→ EXERCISE DESCRIPTION
Word for word, copy all of the entries.

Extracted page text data
§ §
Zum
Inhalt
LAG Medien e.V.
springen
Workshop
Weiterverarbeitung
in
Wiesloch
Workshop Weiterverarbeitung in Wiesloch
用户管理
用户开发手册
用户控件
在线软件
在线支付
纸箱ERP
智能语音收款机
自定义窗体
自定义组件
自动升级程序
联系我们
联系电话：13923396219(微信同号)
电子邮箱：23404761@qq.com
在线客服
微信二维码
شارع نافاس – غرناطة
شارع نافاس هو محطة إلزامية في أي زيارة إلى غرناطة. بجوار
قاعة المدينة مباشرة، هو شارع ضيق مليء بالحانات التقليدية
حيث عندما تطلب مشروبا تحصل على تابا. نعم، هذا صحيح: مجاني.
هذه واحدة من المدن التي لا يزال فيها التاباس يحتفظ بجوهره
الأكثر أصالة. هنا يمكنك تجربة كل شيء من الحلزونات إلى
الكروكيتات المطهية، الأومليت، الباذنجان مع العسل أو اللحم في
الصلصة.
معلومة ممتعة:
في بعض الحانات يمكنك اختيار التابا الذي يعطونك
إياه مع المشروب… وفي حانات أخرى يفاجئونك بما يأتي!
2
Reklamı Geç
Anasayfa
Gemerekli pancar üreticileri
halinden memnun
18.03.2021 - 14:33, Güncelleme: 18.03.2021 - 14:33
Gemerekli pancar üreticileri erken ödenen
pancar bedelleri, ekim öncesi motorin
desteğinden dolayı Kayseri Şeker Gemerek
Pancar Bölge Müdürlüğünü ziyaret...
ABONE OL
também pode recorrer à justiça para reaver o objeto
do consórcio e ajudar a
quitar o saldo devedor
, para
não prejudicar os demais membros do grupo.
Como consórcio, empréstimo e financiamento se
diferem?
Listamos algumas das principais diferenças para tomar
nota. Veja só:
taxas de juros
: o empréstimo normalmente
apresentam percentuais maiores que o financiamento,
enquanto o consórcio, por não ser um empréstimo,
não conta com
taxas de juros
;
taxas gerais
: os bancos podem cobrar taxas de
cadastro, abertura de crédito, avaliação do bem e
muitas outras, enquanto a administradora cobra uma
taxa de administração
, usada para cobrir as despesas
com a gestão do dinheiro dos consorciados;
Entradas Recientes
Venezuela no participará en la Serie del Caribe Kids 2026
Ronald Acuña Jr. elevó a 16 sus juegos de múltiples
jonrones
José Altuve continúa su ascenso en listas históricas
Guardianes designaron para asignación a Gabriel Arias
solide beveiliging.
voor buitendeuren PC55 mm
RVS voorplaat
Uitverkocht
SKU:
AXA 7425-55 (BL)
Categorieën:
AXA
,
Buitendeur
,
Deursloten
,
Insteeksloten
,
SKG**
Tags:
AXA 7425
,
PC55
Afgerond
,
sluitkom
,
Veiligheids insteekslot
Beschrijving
§ §
→ RESULT OF THIS EXERCISE
Zum
Inhalt
LAG Medien e.V.
springen
Workshop
Weiterverarbeitung
in
Wiesloch
Workshop Weiterverarbeitung in Wiesloch
用户管理
用户开发手册
用户控件
在线软件
在线支付
纸箱ERP
智能语音收款机
自定义窗体
自定义组件
自动升级程序
联系我们
联系电话：13923396219(微信同号)
电子邮箱：23404761@qq.com
在线客服
微信二维码
شارع نافاس – غرناطة
شارع نافاس هو محطة إلزامية في أي زيارة إلى غرناطة. بجوار
قاعة المدينة مباشرة، هو شارع ضيق مليء بالحانات التقليدية
حيث عندما تطلب مشروبا تحصل على تابا. نعم، هذا صحيح: مجاني.
هذه واحدة من المدن التي لا يزال فيها التاباس يحتفظ بجوهره
الأكثر أصالة. هنا يمكنك تجربة كل شيء من الحلزونات إلى
الكروكيتات المطهية، الأومليت، الباذنجان مع العسل أو اللحم في
الصلصة.
معلومة ممتعة:
في بعض الحانات يمكنك اختيار التابا الذي يعطونك
إياه مع المشروب… وفي حانات أخرى يفاجئونك بما يأتي!
2
Reklamı Geç
Anasayfa
Gemerekli pancar üreticileri
halinden memnun
18.03.2021 - 14:33, Güncelleme: 18.03.2021 - 14:33
Gemerekli pancar üreticileri erken ödenen
pancar bedelleri, ekim öncesi motorin
desteğinden dolayı Kayseri Şeker Gemerek
Pancar Bölge Müdürlüğünü ziyaret...
ABONE OL
também pode recorrer à justiça para reaver o objeto
do consórcio e ajudar a
quitar o saldo devedor
, para
não prejudicar os demais membros do grupo.
Como consórcio, empréstimo e financiamento se
diferem?
Listamos algumas das principais diferenças para tomar
nota. Veja só:
taxas de juros
: o empréstimo normalmente
apresentam percentuais maiores que o financiamento,
enquanto o consórcio, por não ser um empréstimo,
não conta com
taxas de juros
;
taxas gerais
: os bancos podem cobrar taxas de
cadastro, abertura de crédito, avaliação do bem e
muitas outras, enquanto a administradora cobra uma
taxa de administração
, usada para cobrir as despesas
com a gestão do dinheiro dos consorciados;
Entradas Recientes
Venezuela no participará en la Serie del Caribe Kids 2026
Ronald Acuña Jr. elevó a 16 sus juegos de múltiples
jonrones
José Altuve continúa su ascenso en listas históricas
Guardianes designaron para asignación a Gabriel Arias
solide beveiliging.
voor buitendeuren PC55 mm
RVS voorplaat
Uitverkocht
SKU:
AXA 7425-55 (BL)
Categorieën:
AXA
,
Buitendeur
,
Deursloten
,
Insteeksloten
,
SKG**
Tags:
AXA 7425
,
PC55
Afgerond
,
sluitkom
,
Veiligheids insteekslot
Beschrijving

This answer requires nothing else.